Pas vraiment, si l’on se fie aux dernières études d’opinion.

Il s’agirait seulement du neuvième problème soulevé par les personnes interrogées.

La question n’en divise pas moins la population, comme nous avons pu le constater dans les rues de Madrid.

“J’ai remarqué que certains clients refusaient de m’acheter des produits catalans” affirme cet homme.

“Je suis complètement ouverte au dialogue, et je sais que quand je dis ça, ceux qui sont d’un côté ou de l’autre se sentent mal à l’aise” lui répond cette jeune femme.

“Dans mon cas”, ajoute notre premier témoin, “il n’y a aucun rejet. Je pense qu’il y a beaucoup de gens qui se sentent espagnols, mais à la fin, tout est une question de dialogue. Il faut parler dans le cadre de la légalité.”

“Peut-être”, précise la jeune femme, “que je voudrais aussi l’indépendance. Je crois que si j‘étais catalane, c’est ce que je voudrais.
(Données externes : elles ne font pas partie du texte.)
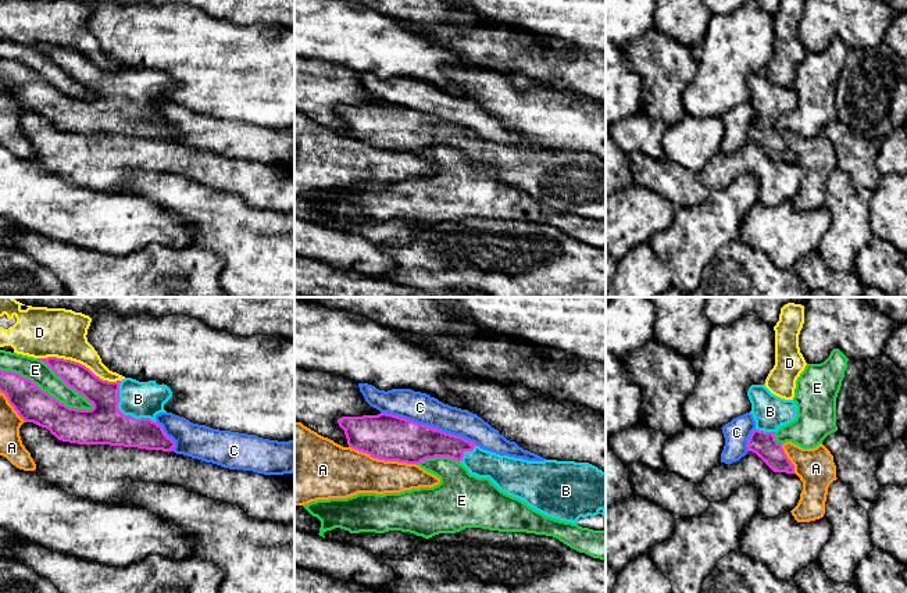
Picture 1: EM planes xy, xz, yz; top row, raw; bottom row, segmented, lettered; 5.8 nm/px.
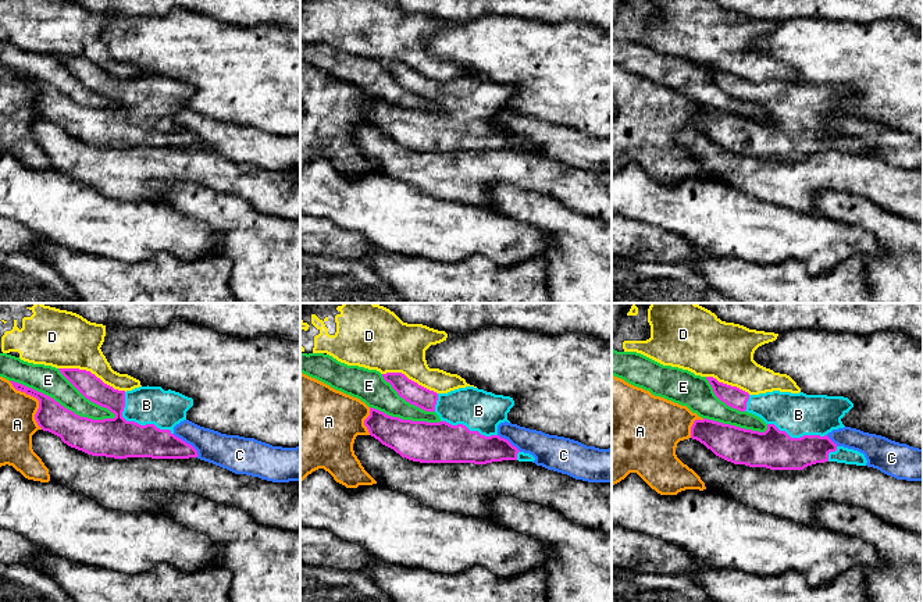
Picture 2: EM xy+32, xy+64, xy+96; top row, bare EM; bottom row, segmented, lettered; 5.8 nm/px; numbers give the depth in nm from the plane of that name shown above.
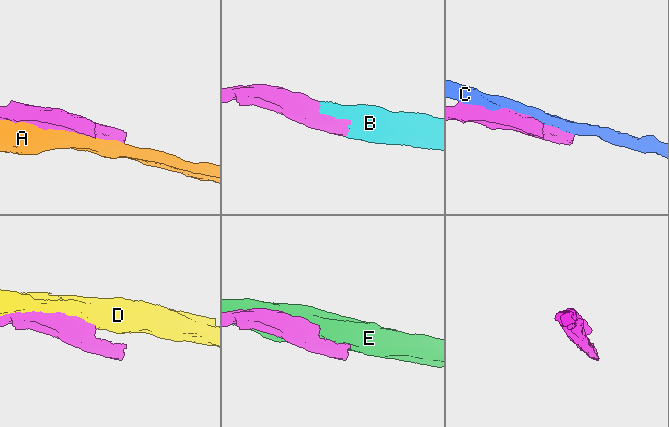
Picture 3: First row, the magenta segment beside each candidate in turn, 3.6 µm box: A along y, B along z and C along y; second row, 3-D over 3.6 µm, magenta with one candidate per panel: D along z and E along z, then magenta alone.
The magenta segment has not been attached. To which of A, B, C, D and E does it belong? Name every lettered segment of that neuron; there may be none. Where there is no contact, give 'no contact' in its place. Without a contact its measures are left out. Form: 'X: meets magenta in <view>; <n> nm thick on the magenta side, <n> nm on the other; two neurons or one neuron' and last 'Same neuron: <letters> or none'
A: meets magenta in xz; 280 nm thick on the magenta side, 300 nm on the other; two neurons
B: meets magenta in xy; 240 nm thick on the magenta side, 200 nm on the other; one neuron
C: meets magenta in xz; 260 nm thick on the magenta side, 180 nm on the other; two neurons
D: meets magenta in xy; 170 nm thick on the magenta side, 280 nm on the other; two neurons
E: meets magenta in xy; 200 nm thick on the magenta side, 140 nm on the other; two neurons
Same neuron: B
En tous cas, je les comprends, vraiment.”

D’ailleurs, selon un sondage effectué par le journal El Mundo, 57% des Espagnols se disent favorables aux référendums d’autodétermination.

Ecrivain et correspondant du New York Times en Espagne depuis sept ans, Raphael Minder nous livre son ressenti.

Raphael Minder, auteur de “The struggle for Catalonia” : “J’ai rencontré beaucoup de gens qui m’ont dit être très tristes, juste en voyant ce qu’il se passe. Parce qu’ils ne comprennent pas vraiment et parce que leur vie de tous les jours n’est pas centrée autour de ce débat sur l’indépendance, mais sur des choses très concrètes : trouver un travail, une bonne école pour les enfants… Nous ne sommes pas encore arrivés à ce que j’appellerais un point de fracture et j’espère qu’on en arrivera jamais au moment où les gens ne se parleront plus et auront juste envie de se taper dessus. J’espère vraiment qu’on en arrivera pas là.”